Whether any of this turns into concrete is unclear because the scheme needs staggering extra funds, approval to use federal land and someone to decide precisely what the factories will churn out. Son’s previous monster promise of a $500 billion OpenAI data centre project is still nowhere to be seen, and investors are muttering about an AI infrastructure bubble.

For the first phase, Son has chatted up Toshiba, Murata Manufacturing and Fujikura to build transformers, fibre cables and power modules. Toshiba said it regularly talks to SoftBank and is open to ideas. Murata and Fujikura stayed quiet.

Later phases involve building fab plants to take on companies in Taiwan, Japan and South Korea. Trumpworld wants to boost US semiconductor manufacturing, and Lutnick has already nudged Taiwan Semiconductor Manufacturing Co to invest more in the US. The firm lifted its US investment plans from $64 billion to $165 billion, although it reportedly brushed off SoftBank’s approach to join Project Crystal Land.

SoftBank’s stock has more than tripled since April, fuelled by its Arm stake and a spring investment in OpenAI that has almost doubled in value. Son made friends with Trump early. He stood beside the president-elect at Mar-a-Lago in December and pledged to spend $100 billion in the US over four years. On the second day of Trump’s second administration, he appeared at a White House presser alongside OpenAI supremo Sam Altman to announce a $500 billion data centre scheme called Stargate.

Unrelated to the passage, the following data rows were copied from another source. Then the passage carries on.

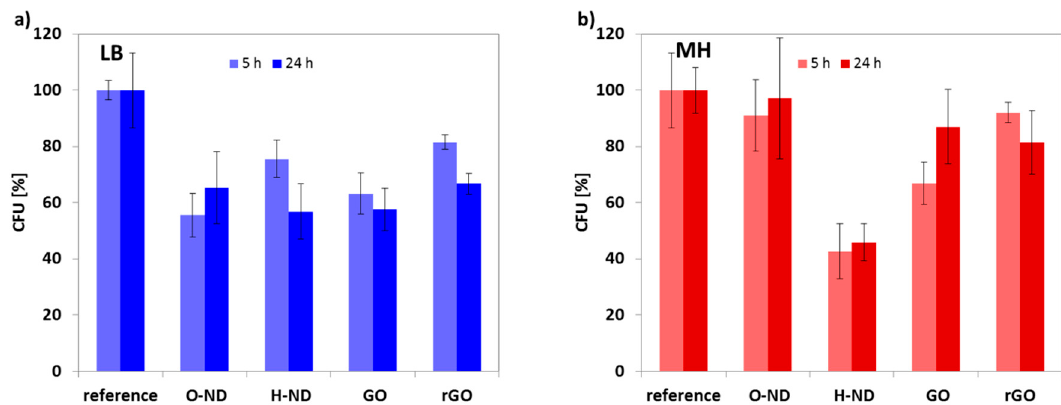
Figure 2. Comparison of Petri dishes cultured using ( a ) the E. coli reference sample and ( b ) the E. coli sample exposed to HND in the LB medium for 5 h.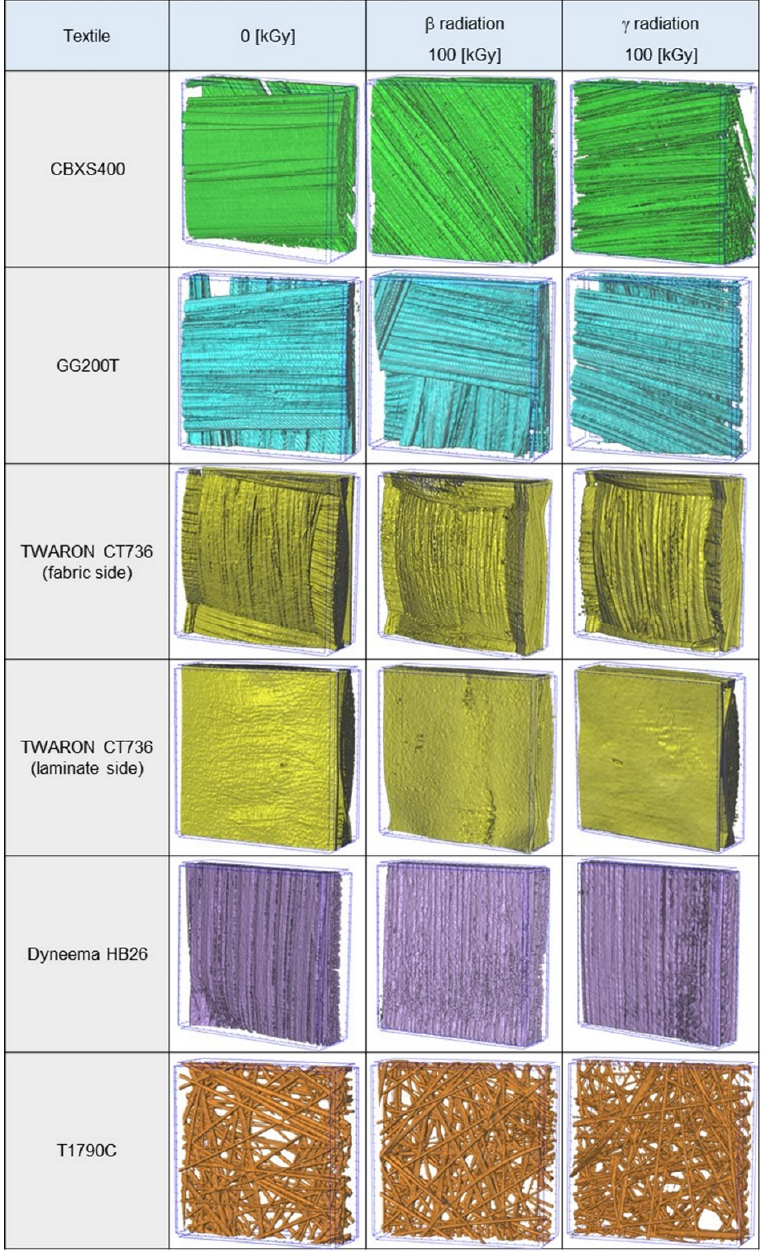
Figure 11. Three-dimensional micro-computed tomography reconstructions of unmodified and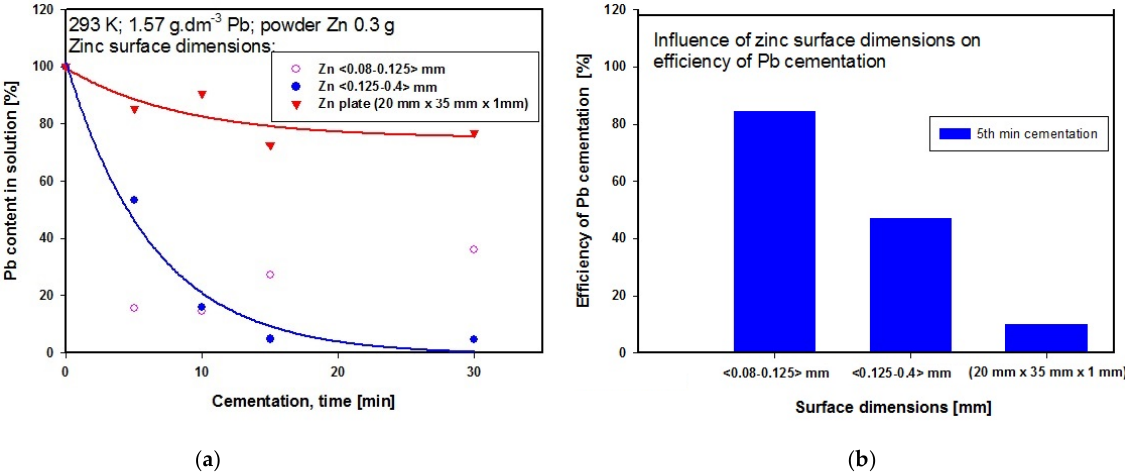
Figure 7. ( a ) Influence of cementer Zn particle size on Pb concentration in solution during cementation at 293 K ( b ) Comparison of Pb cementation efficiencies after 5 min procedure at 293 K using different Zn particle sizes.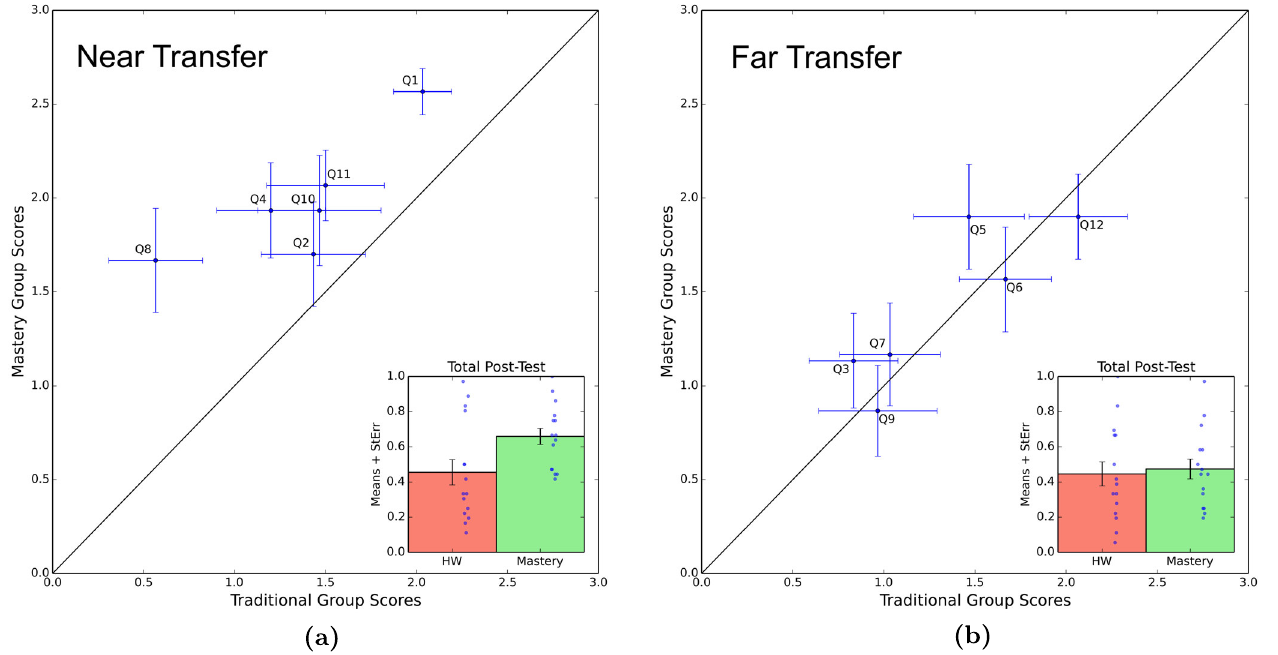
FIG. 2. Performance of students in the first clinical trial, with nearer- and farther-transfer questions analyzed separately. (a) Performance of students on those post-test questions which were judged to be nearer-transfer to the homework problems. As seen on the inset graph, the difference in total scores between the mastery and traditional homework groups was judged to be significant with p ¼ 0 . 009 ( p ¼ 0 . 018 two-tail t -test) and a Cohen ’ s d effect size of 0.9. (b) Performance of students on those post-test questions which were judged to be farther-transfer to the homework problems. As seen on the inset graph, the difference in total scores between the mastery and traditional homework groups was not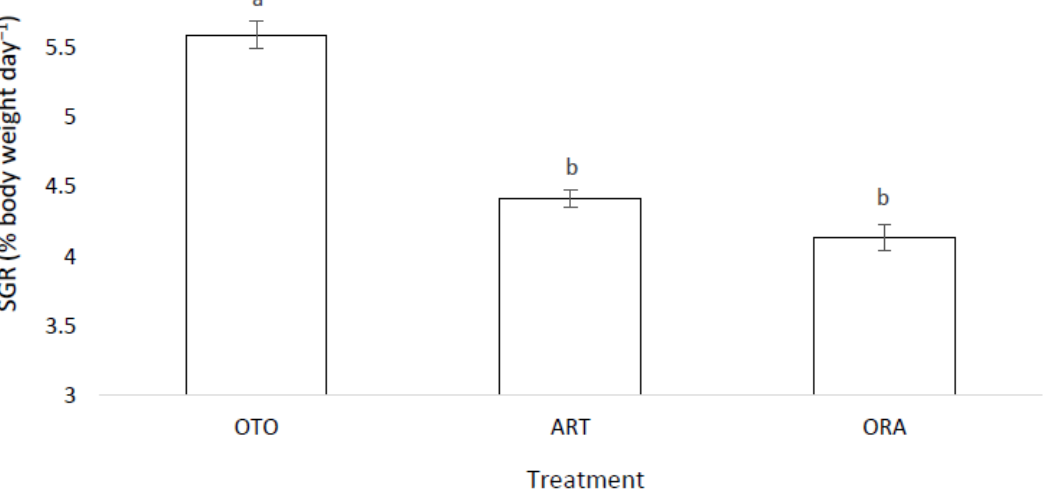
Figure 4. Mean specific growth rate (SGR) for larval giant kōkopu for three different feed treatments; OTO (Otohime), ART (Artemac) and ORA (O.range) (mean ± SE). Means with different superscripts are significantly different ( p < 0.05).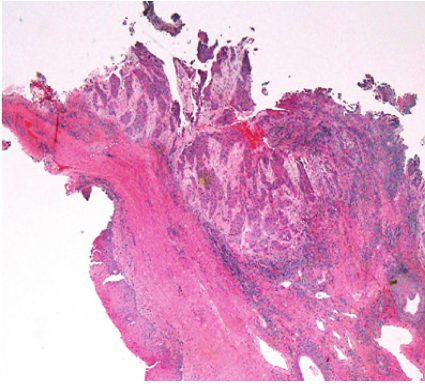
Figure 4: Low power view showing tumor on mucosal surface, in- vading in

SoftBank also dropped $200 billion into Troubled Chipzilla in August, shortly before Washington took a ten per cent stake in the struggling outfit. That pushed SoftBank into a fiery turnaround effort that Trump and Lutnick now treat like a personal mission.

Lutnick has held talks with SoftBank and Interior Department officials about how much of the Crystal Land scheme can sit on federal land and how it might be powered and permitted. The whole push shows how Silicon Valley’s biggest names now queue up to flatter whoever they think holds the purse strings, reaching fresh levels of sycophancy without blinking.